__TASK TO COMPLETE__. Locate every line in the entries below that contains the word "chairs", and copy each of those lines.

__RECORDS SUPPLIED__.
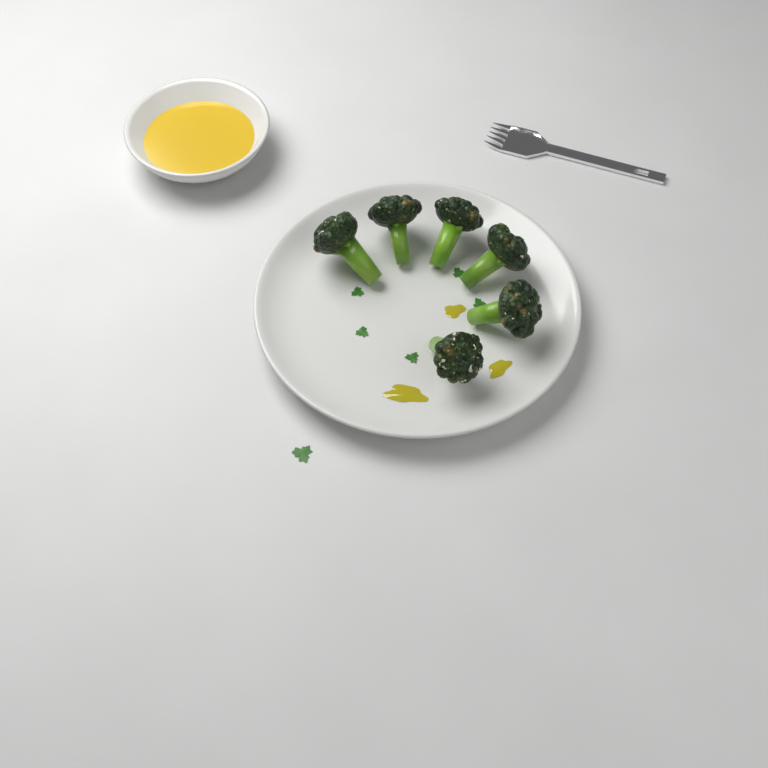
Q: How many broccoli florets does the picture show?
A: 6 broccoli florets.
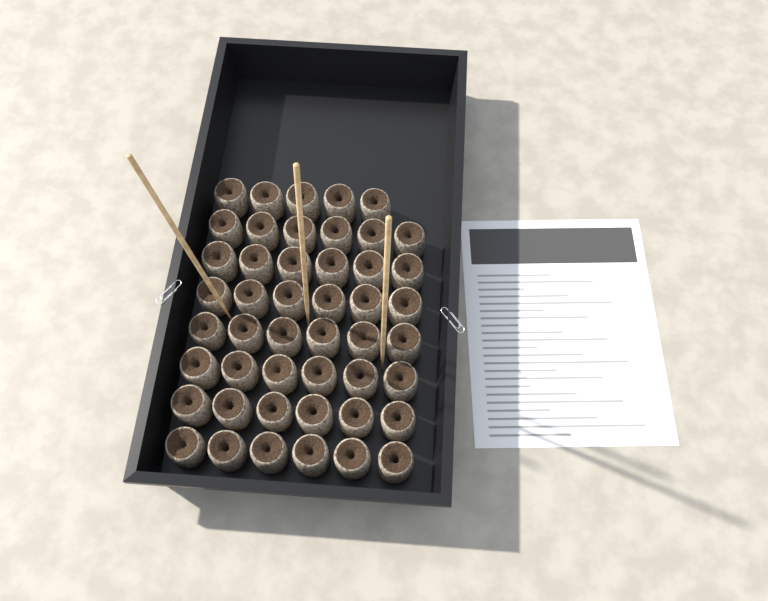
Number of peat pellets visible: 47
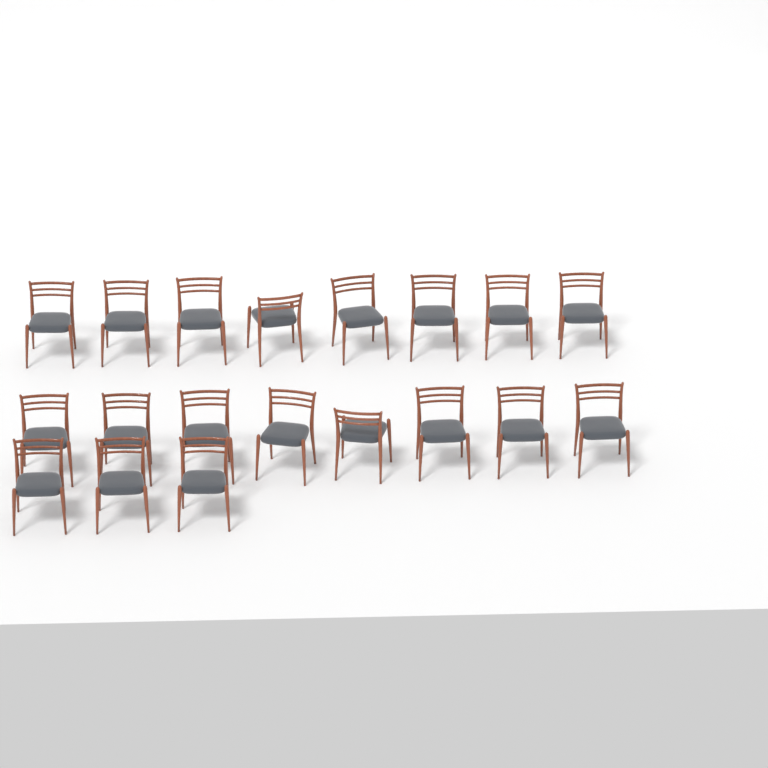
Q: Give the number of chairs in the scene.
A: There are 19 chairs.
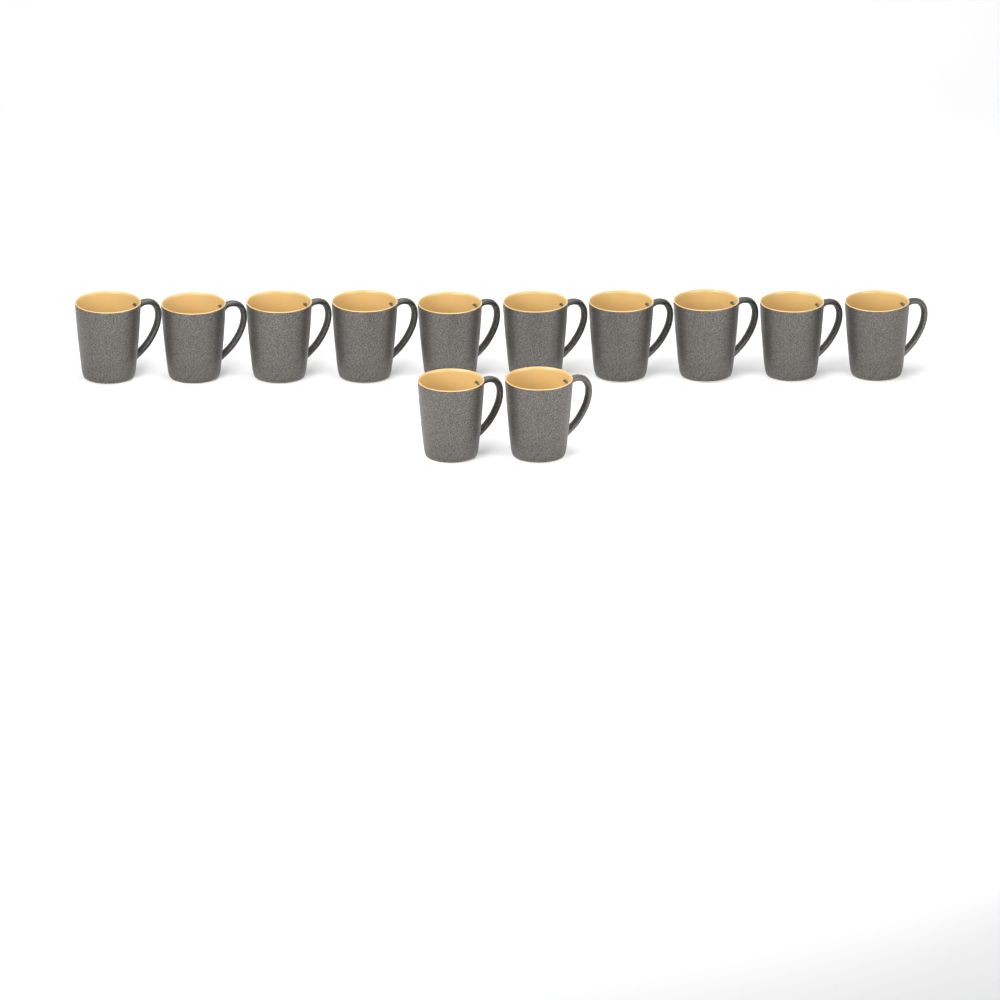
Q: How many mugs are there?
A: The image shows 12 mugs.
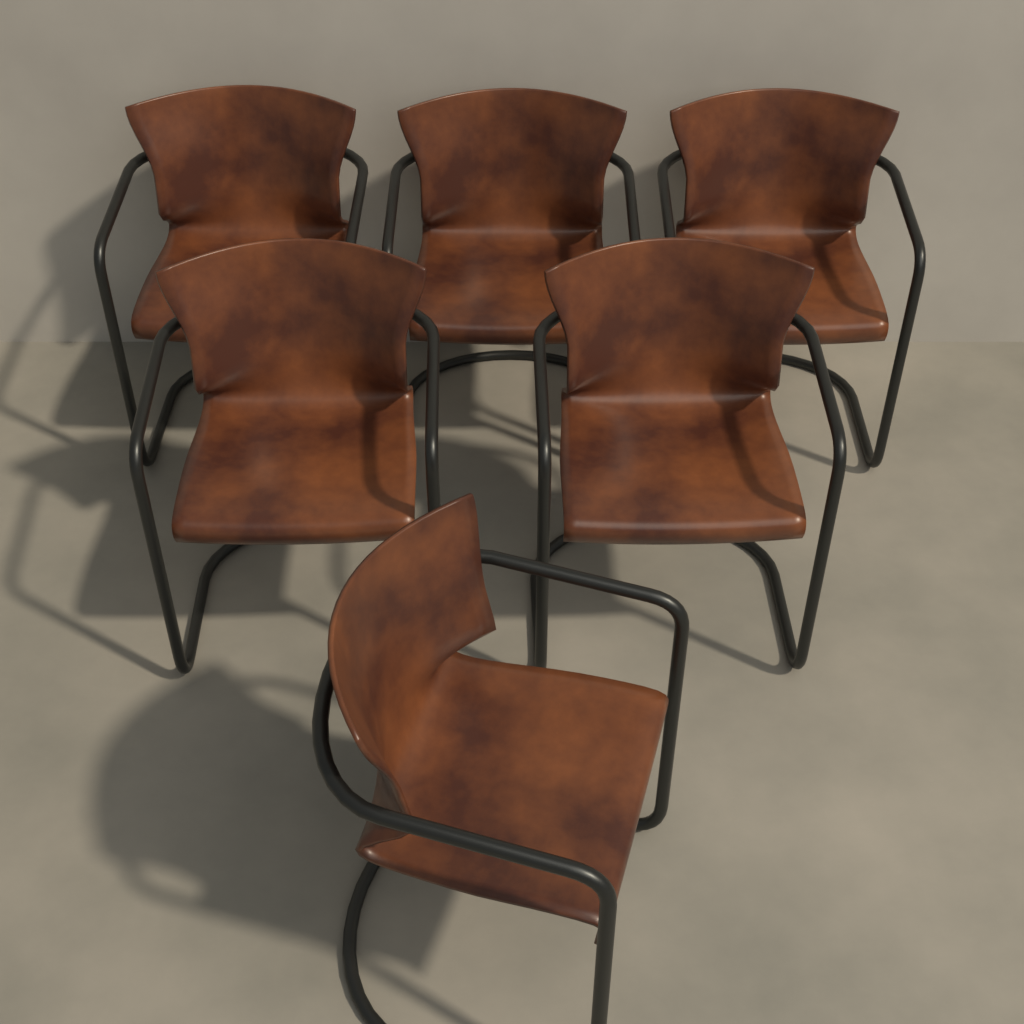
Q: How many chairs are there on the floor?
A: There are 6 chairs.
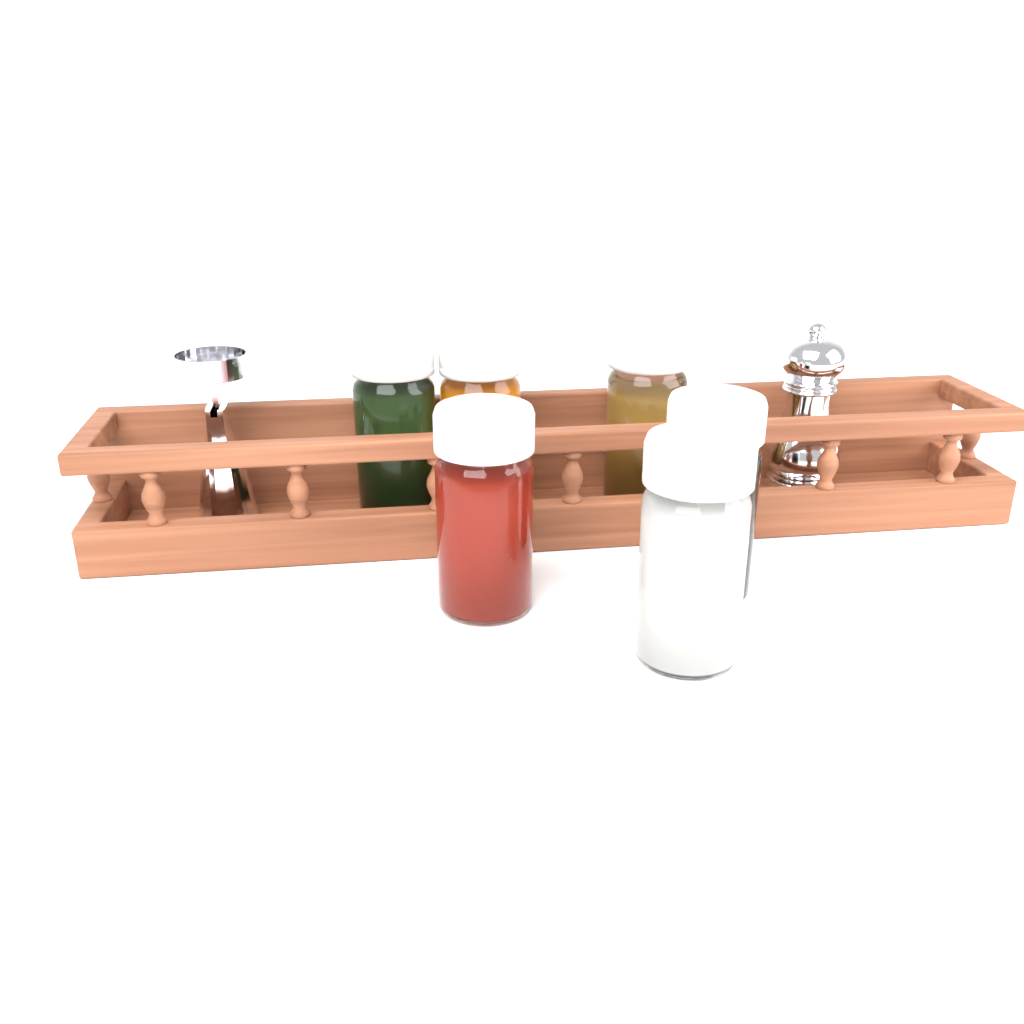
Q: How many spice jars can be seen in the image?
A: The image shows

__EXERCISE RESPONSE__.
Q: Give the number of chairs in the scene.
A: There are 19 chairs.
Q: How many chairs are there on the floor?
A: There are 6 chairs.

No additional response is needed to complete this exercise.